Additionally, it should be recognised how easy it would be for case managers - and ACC medical specialists for that matter - to take the easy way out when confronted with pressure from individual cases, individual people and individual's lawyers. After all, it is not their money being handed over year after year.

The interests of the squeaky wheel or the pushy often takes precedence over the more amorphous wider public interest. What could easily happen is that ACC costs soar. And there would, without doubt, be some - perhaps many - who would rort the system.

Nevertheless, ACC is in essence a monopoly and it has much potential power in its relationship with claimants.

This is power that its staff must use with skill and fairness.

ACC has to have a culture that looks to claimants returning to work as soon as possible - but that should be because it is appropriate and not, even in part, because ACC employees and managers receive extra money.
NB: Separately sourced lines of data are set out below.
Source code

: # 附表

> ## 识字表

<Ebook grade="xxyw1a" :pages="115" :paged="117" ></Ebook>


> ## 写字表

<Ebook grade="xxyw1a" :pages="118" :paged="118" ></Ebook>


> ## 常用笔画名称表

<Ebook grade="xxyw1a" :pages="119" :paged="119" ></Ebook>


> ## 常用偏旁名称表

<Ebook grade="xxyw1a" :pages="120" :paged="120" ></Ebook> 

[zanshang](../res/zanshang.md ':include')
Even if the staff member is honourable enough not to let incentives affect decision-making, it can be seen as bad for all concerned, including the wider public, when that bonus mechanism is in place.

Fundamentally, endeavouring to return claimants to work if possible should be just part of conscientious staff members doing their job. While this is a process that should be encouraged, it should not be at the expense of what is right for the claimant nor for the monetary reward of the staff member.